Standard Seven, in my opinion (Also proven by a kick-ass scientific study. Sacchi, meine padha hain), is the most challenging year in a student’s life. The reasons, as I will soon put forth, are a handful. Let’s start by looking at what happens on the ‘educational’ front.
Normally, anyone who has ever bothered to check the syllabus when s/he entered standard seven must have at least for once played with the thought of exterminating the author and his next five generations. If you ask me, I think such a thought process comes pretty naturally to anyone who 1) happens to share my levels of interest in anything remotely scholastic, 2) hero worships the Chainsaw Massacre guy and owns a pet python or 3) both.
Thus, unless you were immune to all forms of pain or happened to drool over things like empirical formulae and the Pythagoras Theorem, you too will probably recollect going "Photo what frigging synthesis?!!" when you first turned the pages of your syllabi, seventh standard and every standard.
The second and perhaps the most important point is the fact that by the time you reach standard seven and happen to be a guy, the world seems to be a lot lesser nice place to live in.
Apart from the thing with the hormones that is constantly playing havoc with your age old beliefs about girls being a source of unbridled nuisance, you suddenly find yourself uncomfortably placed in a 'semi-kid' kind of a state, a lawless territory where its residents are labeled by the degree of confusedness on their sparsely moustached faces.
Contrarily, this does a world of wonders to the female population, especially for someone on M34I26S34’s growth path. Thanks to the hormonal thing (which works totally in their favor) that I briefly touched upon in the paragraph above, they are suddenly inundated with buying-your-bus- ticket and helping- you-with-your-homework offers.
Hence considering the fact that I carried fairly normal tendencies and was as hormonized as anyone else, it shouldn’t go against me if I told you that I happened to be one of the guys in the class who steered their attention towards the door, when they stepped into our classroom… the exchange students... from a formerly alien part of the world called Canada.
Pink looks hot on girls. This is probably the other thing to learn by the time you hit standard seven. I learnt this when I saw her wearing the color, partially eclipsed by our class teacher and the other girl she was accompanied with.
Standing amidst her escorts, she looked visibly shy and mildly perturbed by the hustle she had generated. Perhaps, she had planned to coolly walk into the class and hope no one would give two hoots about it. So much for wishful thinking, ha!
This is India, young ladies. You come from anyplace minutely foreign and you WILL be stared at!
“Hello children! Please join me in welcoming S14X17C and E12X17C! They have come from Canada and will be studying with us. I hope you will make them feel at home!” the teacher announced to our largely awestricken class.

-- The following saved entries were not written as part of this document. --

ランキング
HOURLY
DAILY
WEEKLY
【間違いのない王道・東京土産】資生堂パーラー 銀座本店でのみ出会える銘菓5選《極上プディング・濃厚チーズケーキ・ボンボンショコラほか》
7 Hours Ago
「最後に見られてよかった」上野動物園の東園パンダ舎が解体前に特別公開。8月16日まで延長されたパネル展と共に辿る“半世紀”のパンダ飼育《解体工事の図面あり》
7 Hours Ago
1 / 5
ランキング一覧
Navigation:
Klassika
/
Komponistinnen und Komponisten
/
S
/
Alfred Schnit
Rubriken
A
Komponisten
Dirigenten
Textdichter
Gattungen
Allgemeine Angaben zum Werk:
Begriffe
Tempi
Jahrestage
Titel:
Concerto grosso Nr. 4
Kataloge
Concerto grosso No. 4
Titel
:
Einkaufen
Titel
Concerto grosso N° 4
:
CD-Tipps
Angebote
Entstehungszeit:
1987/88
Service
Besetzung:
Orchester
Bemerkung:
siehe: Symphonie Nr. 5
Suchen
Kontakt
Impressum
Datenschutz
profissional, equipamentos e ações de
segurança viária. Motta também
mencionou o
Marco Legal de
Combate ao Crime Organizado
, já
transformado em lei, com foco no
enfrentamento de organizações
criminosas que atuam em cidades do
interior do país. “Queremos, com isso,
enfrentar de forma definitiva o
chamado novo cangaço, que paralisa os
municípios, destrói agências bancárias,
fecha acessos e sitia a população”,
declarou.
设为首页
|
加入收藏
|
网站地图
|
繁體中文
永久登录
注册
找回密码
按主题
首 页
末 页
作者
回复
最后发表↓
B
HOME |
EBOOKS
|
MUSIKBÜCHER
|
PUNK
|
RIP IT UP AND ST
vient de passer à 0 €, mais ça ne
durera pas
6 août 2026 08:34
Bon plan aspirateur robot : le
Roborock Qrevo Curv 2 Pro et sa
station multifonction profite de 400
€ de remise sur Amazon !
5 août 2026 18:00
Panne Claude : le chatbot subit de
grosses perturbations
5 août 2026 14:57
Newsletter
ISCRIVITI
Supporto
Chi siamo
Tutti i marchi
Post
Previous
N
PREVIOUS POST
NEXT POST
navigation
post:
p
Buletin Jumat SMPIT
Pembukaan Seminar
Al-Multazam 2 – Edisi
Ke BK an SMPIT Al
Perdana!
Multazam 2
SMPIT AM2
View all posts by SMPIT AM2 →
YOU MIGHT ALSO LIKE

Her wish seemed to have been heard rather instantly, as some of us dived into the task of wiping the dust and our partners off their seats, making place for the Canadian goddesses. While others, including me, restricted by the lack of courage than anything else, only managed to construct inviting expressions which bordered on the risk of appearing lecherous if overdone and pray earnestly that they might sit in the adjacent row or perhaps the row adjacent to the next two rows.
Feel at home? Hell yeah!
PS: Thanks to my teacher's rather vague form of introduction, it didn't strike me at first which one of X17C sisters was the girl in pink. I, of course, did manage to figure that out eventually.